_MATERIAL TO PROCESS_
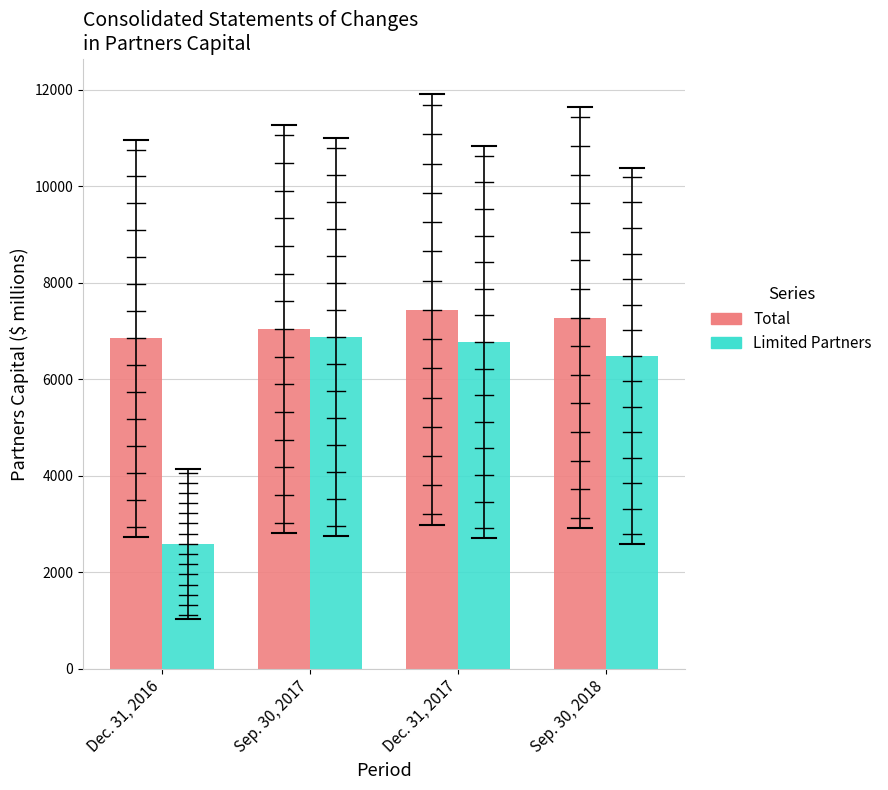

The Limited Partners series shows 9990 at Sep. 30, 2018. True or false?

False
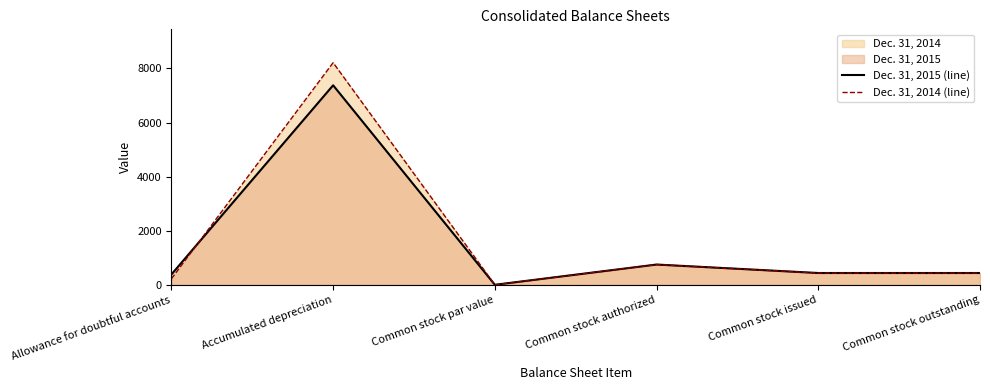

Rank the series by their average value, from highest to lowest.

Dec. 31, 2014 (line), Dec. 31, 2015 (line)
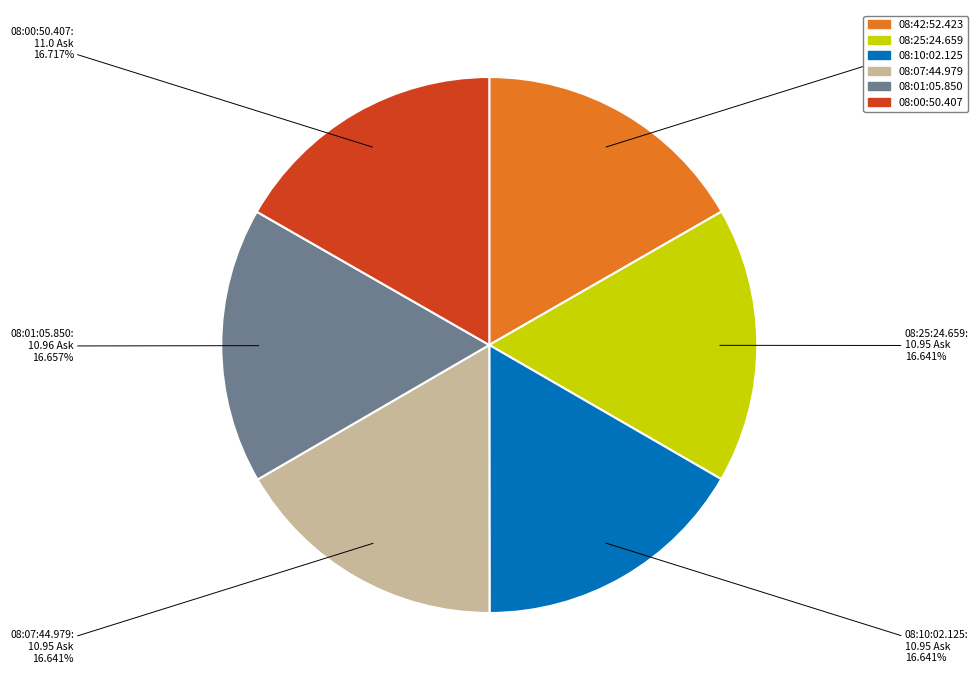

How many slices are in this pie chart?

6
* * *
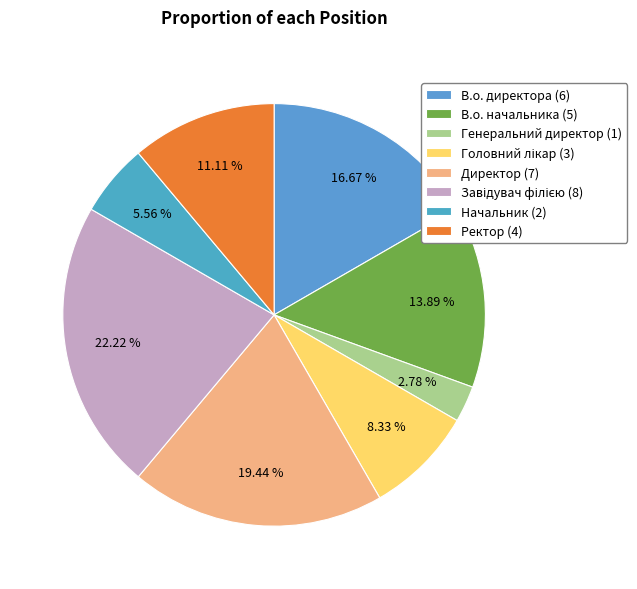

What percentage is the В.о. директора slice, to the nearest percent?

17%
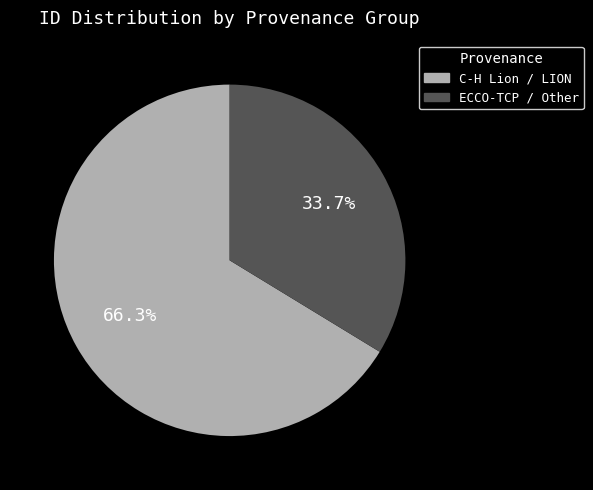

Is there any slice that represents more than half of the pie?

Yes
...
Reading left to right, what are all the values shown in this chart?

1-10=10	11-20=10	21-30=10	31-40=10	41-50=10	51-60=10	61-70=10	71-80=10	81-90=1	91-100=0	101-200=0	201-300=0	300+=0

_ASSIGNMENT_
Pull out each line of the items above that contains the word "this", where uppercase and lowercase must match.

_TASK RESULT_
How many slices are in this pie chart?
Reading left to right, what are all the values shown in this chart?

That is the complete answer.